**Texto original:**
/---

A luz escasseava mas era ainda suficiente para ver as agulhas da catedral apontadas ao céu, esgazeadas numa neblina que as dissolvia a as tornava irreais.
Os sentimentos e as emoções são difíceis de descrever. Para trás ficaram dificuldades, as alegrias, o calor, o frio e ficou a grandeza do caminho que penso ter percorrido muito depressa.

BUEN CAMIÑO!

domingo, 6 de setembro de 2009

ETAPA - 9 (Parte 2)



Acordámos, vestimos a desconfortável roupa húmida, e aconchegámos o estômago também com uns chocolates que a simpática peregrina checa fez questão de deixar em cima da mesa, como forma de agradecer o jantar que partilhámos com ela na tarde anterior.

\---

**Dados fornecidos:**

/---

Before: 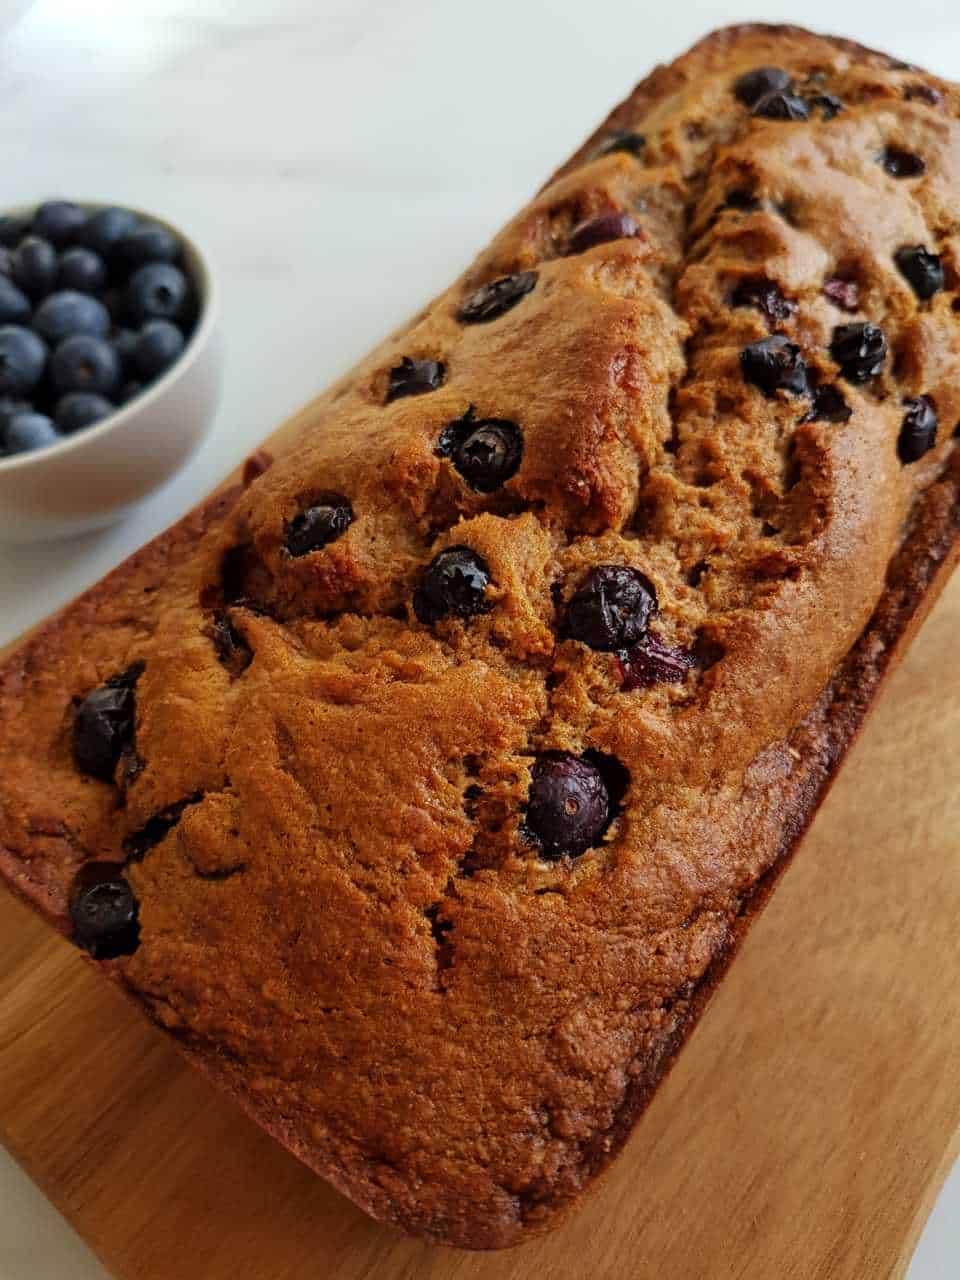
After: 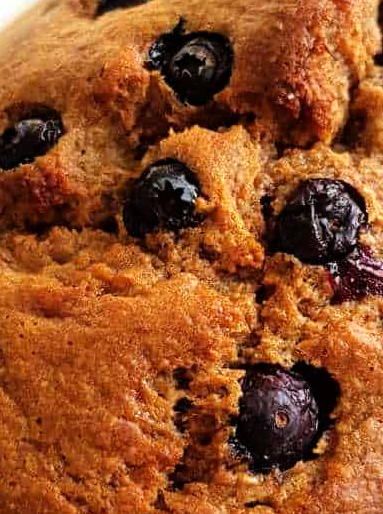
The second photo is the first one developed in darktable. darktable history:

\---

**Objetivo:**
Cite do texto original, sem alterações, o trecho que vai de "A luz escasseava" a "9 (Parte 2)". Este material provém de uma fonte distinta da do texto original.

**Resposta:**
A luz escasseava mas era ainda suficiente para ver as agulhas da catedral apontadas ao céu, esgazeadas numa neblina que as dissolvia a as tornava irreais.
Os sentimentos e as emoções são difíceis de descrever. Para trás ficaram dificuldades, as alegrias, o calor, o frio e ficou a grandeza do caminho que penso ter percorrido muito depressa.

BUEN CAMIÑO!

domingo, 6 de setembro de 2009

ETAPA - 9 (Parte 2)